Cleveland city officials announced Monday they would give $6 million to the family of Tamir Rice, whose fatal shooting by police sparked national protests in 2014, in a settlement that would allow City Hall to avoid a wrongful-death lawsuit in court. Rice, 12, was playing with a toy gun in a public park when he was shot by police responding to reports of an armed man acting "gangster."

The payout is the latest seven-figure settlement paid to the families of African-Americans who were killed by police officers. The settlements have allowed local governments to avoid a federal civil rights trials and the possibility of an even larger judgments as the social justice movement Black Lives Matter has increasingly called on elected officials to hold police departments accountable for using brutal force.

People Killed by Police by Race in 2015 | Graphiq

In many of the cases, city officials apparently have determined that the loss of life was worth about $6 million, give or a take a few hundred thousand dollars. Chicago aldermen approved this month a $4.95 million settlement to the family of Philip Coleman, who was experiencing a mental health crisis when he was shocked repeatedly with a Taser while in police custody. In Baltimore, city officials awarded $6.4 million to the family of Freddie Gray, who was critically injured after his April 2015 arrest and died one week later. In New York, city officials are expected to give $5.9 million to the family of Eric Garner, an unarmed black man who was placed in a fatal choke hold by an officer. In South Carolina, the city of North Charleston reached a $6.5 million settlement last year with the family of Walter Scott, who was shot in the back by a white police officer after fleeing a traffic stop on foot in April 2015.

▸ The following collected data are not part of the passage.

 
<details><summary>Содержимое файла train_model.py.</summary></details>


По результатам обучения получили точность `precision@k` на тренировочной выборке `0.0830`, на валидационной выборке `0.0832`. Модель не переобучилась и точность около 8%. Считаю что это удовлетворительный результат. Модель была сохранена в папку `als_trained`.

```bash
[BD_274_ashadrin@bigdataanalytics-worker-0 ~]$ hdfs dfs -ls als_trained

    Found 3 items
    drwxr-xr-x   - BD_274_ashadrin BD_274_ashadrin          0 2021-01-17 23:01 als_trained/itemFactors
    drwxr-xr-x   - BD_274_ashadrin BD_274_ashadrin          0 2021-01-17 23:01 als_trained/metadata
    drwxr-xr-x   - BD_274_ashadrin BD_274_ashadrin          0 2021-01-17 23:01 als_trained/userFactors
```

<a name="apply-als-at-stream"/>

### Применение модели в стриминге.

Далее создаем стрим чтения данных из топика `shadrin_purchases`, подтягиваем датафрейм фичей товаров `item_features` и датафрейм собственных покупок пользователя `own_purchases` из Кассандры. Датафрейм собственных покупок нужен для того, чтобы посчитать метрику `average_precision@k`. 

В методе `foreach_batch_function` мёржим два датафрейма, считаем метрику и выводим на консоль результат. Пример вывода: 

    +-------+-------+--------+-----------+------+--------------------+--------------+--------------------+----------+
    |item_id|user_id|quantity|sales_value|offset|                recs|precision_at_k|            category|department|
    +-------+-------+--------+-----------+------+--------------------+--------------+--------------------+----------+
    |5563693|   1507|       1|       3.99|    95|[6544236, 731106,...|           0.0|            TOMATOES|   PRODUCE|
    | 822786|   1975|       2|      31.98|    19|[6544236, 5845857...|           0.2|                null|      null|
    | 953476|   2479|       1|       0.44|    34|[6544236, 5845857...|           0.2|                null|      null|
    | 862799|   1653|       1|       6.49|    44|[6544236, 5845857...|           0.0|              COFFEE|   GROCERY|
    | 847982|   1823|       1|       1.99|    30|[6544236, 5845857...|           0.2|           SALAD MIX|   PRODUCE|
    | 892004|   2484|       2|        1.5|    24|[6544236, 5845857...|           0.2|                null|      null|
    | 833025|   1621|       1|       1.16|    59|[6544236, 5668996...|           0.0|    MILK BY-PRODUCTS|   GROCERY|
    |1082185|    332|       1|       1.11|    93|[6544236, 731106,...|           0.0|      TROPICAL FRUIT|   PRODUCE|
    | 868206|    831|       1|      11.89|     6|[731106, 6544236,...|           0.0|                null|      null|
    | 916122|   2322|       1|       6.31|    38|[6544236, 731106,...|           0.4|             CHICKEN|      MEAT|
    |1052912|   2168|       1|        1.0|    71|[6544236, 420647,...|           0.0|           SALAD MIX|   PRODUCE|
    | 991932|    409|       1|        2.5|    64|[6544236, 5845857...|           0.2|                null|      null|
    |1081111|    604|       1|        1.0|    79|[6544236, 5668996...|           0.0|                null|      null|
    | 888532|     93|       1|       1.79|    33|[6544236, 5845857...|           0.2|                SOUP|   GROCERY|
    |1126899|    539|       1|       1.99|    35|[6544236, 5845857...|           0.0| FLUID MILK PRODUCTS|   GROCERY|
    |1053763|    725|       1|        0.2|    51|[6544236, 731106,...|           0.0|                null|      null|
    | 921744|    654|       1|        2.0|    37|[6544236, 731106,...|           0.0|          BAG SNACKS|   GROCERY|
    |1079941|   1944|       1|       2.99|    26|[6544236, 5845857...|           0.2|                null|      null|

Some critics of the Black Lives Matter movement's campaign for law enforcement reform have called the settlements unnecessary. In Baltimore, Fraternal Order of Police President Gene Ryan urged government officials to reject the settlement with Gray's family. Six police officers were charged in connection with Gray's death.

“To suggest that there is any reason to settle prior to the adjudication of the pending criminal cases is obscene,” Ryan said in 2015, according to USA Today.

Ryan has also said police officers are "under siege" and afraid "of going to jail for doing their jobs properly."

In Cleveland, a probate court must still approve the agreement, which would see the city pay $3 million this year and $3 million next year to settle the lawsuit. Most of the money would be paid to Rice’s estate.

Rice's family had sought criminal charges against the rookie officer who opened fire almost immediately after encountering the 12-year-old Nov. 22, 2014. A Cuyahoga County grand jury decided last year not to indict the officer, Timothy Loehmann.

“In a situation like this, there’s no such thing as closure or justice,” the family's lawyers, Jonathan S. Abady and Earl S. Ward, said in a statement provided to the New York Times. “Nothing will bring Tamir back. His unnecessary and premature death leaves a gaping hole for those who knew and loved him that can never be filled.”

Nearly 1,000 people were killed by police officers in the United States last year, more than double the annual average reported by the FBI in recent years, the Washington Post reported.